Small Business Administration continued to see COVID impact Iowa in 2022

DES MOINES — The Iowa District Office of the U.S. Small Business Administration is wrapping up its fiscal year with COVID-19 still casting a long shadow.

Jayne Armstrong, district director of the SBA in Iowa, says the current year is closing out a ways behind the previous year, which saw unprecedented borrower and lender incentives to aid in the pandemic recovery. Many of those incentives have long since expired, making Fiscal ’22 more lackluster.

“SBA in Iowa, we did 466 loans last year for over $243 million,” Armstrong says. “We were down a little bit from the year before, just by ten loans.” The full amount loaned in the state, however, is down more than $20 million from the previous year.
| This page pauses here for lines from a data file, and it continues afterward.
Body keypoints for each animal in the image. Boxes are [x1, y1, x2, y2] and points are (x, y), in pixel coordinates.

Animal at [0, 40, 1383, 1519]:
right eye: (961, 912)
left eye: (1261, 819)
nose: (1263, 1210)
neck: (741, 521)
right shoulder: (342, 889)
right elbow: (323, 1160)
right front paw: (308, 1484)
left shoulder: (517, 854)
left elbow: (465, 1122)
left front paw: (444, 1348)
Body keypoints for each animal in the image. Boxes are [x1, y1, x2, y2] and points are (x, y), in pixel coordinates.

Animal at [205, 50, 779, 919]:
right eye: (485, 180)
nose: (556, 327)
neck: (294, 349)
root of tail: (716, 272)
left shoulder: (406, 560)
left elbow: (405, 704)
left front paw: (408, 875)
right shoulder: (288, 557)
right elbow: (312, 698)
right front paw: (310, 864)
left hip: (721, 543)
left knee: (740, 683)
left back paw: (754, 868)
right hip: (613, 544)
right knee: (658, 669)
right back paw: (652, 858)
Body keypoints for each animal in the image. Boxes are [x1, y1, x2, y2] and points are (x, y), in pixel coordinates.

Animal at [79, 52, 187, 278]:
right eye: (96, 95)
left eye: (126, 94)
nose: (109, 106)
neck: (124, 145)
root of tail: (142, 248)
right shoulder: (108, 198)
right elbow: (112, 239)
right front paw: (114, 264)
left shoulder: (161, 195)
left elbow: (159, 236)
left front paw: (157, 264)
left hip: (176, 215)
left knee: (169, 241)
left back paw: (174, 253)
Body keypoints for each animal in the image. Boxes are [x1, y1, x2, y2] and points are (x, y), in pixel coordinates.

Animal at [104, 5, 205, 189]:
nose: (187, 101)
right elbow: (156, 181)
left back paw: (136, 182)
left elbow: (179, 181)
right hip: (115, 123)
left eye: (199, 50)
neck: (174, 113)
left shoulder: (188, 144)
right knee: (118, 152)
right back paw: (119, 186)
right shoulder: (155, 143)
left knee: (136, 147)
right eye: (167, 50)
Armstrong says Iowa’s hospitality industry, in particular, is continuing to face challenges with workforce shortages and supply chain troubles.

“Businesses are still struggling,” Armstrong says. “We’re not through everything yet, but I think we’re on track with the number of loans that we’re seeing and the access to capital and we’re also hitting a lot of new markets.” Of the year’s 466 loans made in Iowa, she says 252 of them — more than half — were to new business start-ups or to finance changes in ownership. Armstrong was upbeat about SBA successes in Iowa during the fiscal year, noting sizable increases in the percentage of loans being made to both minorities and veterans. “We remain committed as ever before to helping our small businesses get through the recovery period and getting them back on track,” Armstrong says. “It’s a process. It’s not happening overnight.”

Other successes include the Iowa district winning two national awards, one for diversity, inclusion and equity, while the other award is going to Dave Lentell the Des Moines office’s lead lender relations specialist and public information officer. Lentell, of Waukee, is the SBA’s national MVP for 2022.